Excerpts from a dataset
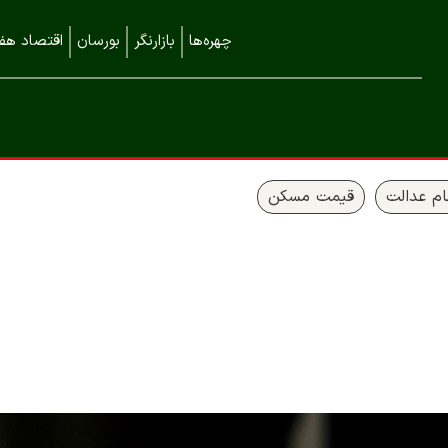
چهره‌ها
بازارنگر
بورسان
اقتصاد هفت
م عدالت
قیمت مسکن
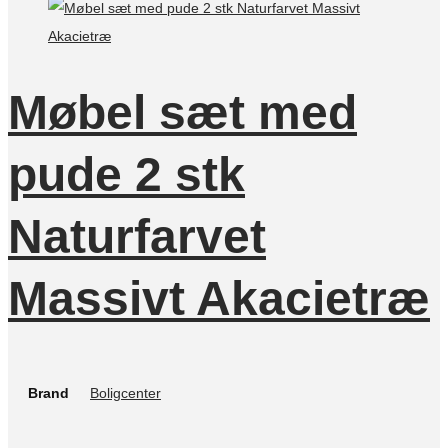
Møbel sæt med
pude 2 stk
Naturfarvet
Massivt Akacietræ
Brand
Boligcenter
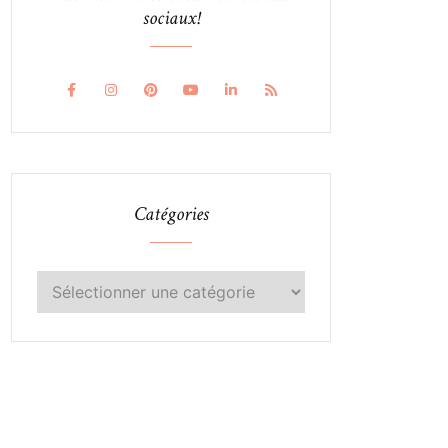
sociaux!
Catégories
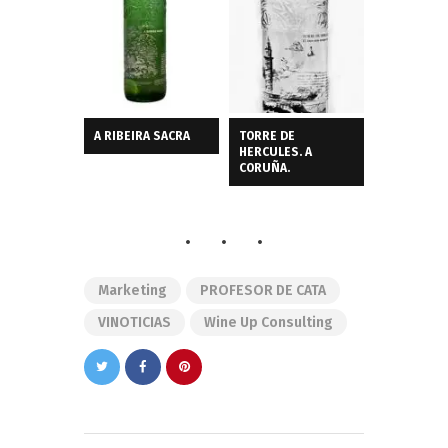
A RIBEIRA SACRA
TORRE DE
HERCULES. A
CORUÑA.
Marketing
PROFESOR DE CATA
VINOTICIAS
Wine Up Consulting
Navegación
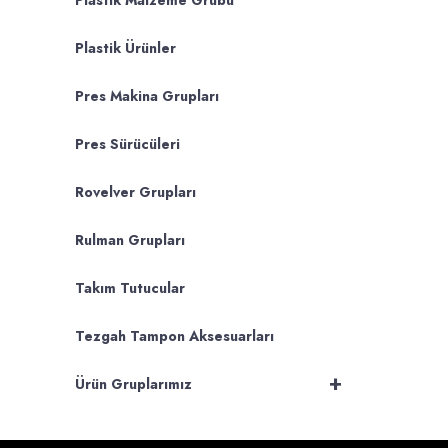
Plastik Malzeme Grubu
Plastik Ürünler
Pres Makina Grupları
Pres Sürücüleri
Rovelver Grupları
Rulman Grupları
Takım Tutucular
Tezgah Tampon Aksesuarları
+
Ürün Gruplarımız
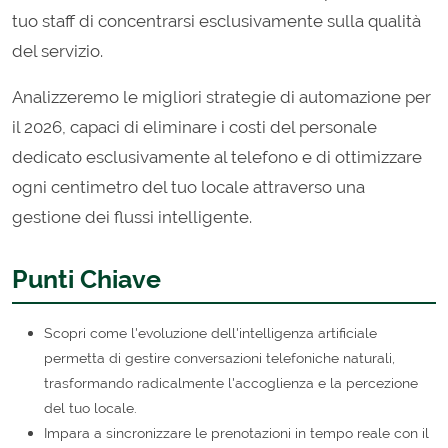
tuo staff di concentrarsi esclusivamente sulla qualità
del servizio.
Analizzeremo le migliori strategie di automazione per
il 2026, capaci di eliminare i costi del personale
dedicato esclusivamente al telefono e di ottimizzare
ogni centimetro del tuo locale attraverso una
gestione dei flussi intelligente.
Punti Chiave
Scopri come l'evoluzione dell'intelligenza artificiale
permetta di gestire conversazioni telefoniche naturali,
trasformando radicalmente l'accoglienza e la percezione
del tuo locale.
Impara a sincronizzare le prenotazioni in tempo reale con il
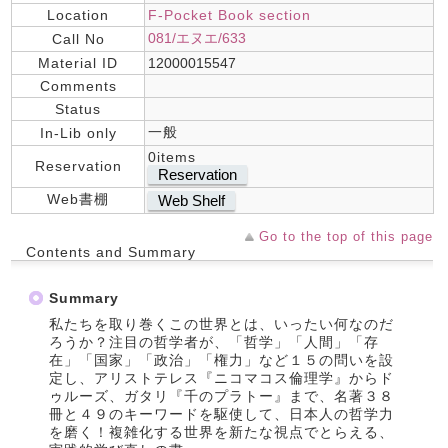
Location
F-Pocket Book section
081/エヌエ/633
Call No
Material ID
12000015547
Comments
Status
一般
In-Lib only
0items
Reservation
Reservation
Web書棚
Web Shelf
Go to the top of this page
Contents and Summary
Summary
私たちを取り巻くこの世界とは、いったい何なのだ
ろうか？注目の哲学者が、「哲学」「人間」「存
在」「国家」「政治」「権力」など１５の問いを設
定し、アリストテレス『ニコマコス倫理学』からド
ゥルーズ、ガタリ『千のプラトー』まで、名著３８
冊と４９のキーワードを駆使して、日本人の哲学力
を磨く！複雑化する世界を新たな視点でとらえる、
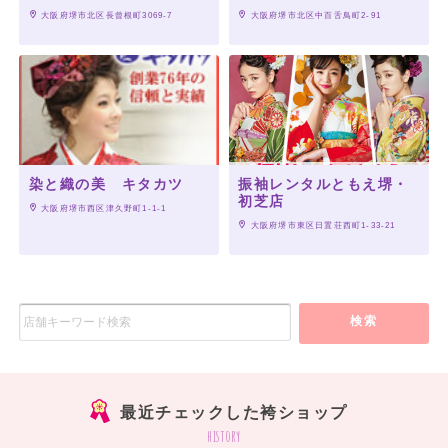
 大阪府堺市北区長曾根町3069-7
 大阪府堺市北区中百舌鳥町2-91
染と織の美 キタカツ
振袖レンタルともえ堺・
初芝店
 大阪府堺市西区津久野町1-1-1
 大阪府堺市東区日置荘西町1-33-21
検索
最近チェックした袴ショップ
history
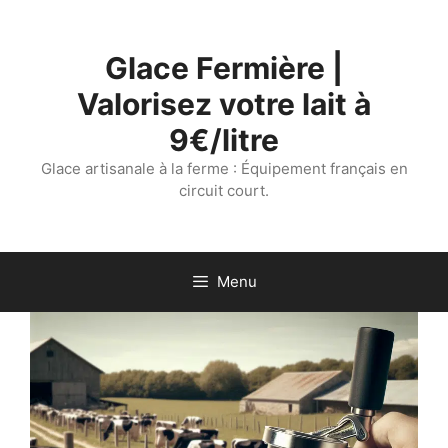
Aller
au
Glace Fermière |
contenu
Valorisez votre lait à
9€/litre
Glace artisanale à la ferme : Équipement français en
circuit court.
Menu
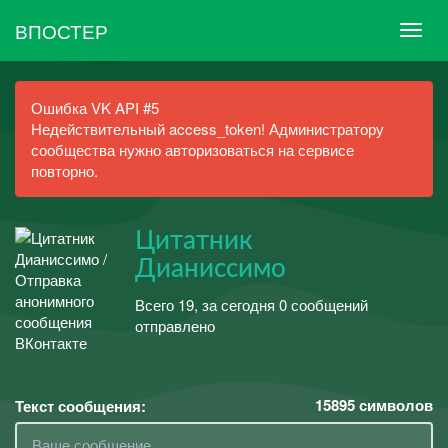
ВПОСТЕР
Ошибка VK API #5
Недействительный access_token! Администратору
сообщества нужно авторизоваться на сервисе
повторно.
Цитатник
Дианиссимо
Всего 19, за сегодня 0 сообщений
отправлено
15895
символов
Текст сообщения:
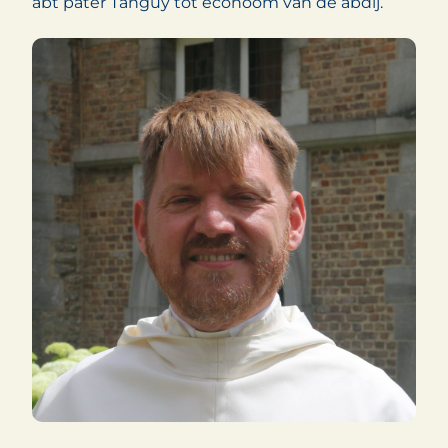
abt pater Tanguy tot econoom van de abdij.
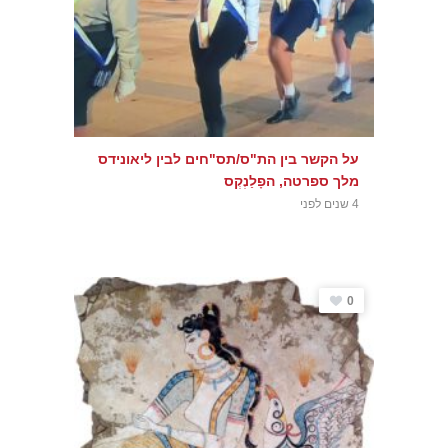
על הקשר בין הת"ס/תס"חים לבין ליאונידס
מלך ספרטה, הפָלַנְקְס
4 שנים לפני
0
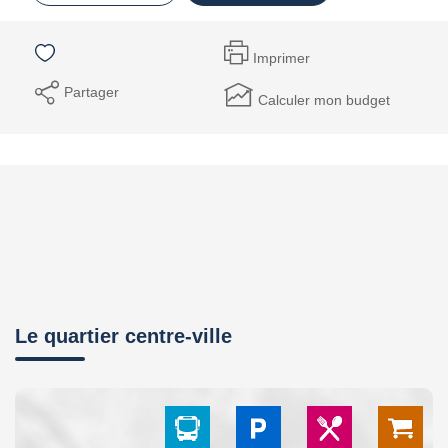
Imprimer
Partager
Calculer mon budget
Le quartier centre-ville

__What you have to do__:
In the data above, find each line where the string "esclusivamente" appears, then copy it.

__Exercise result__:
tuo staff di concentrarsi esclusivamente sulla qualità
dedicato esclusivamente al telefono e di ottimizzare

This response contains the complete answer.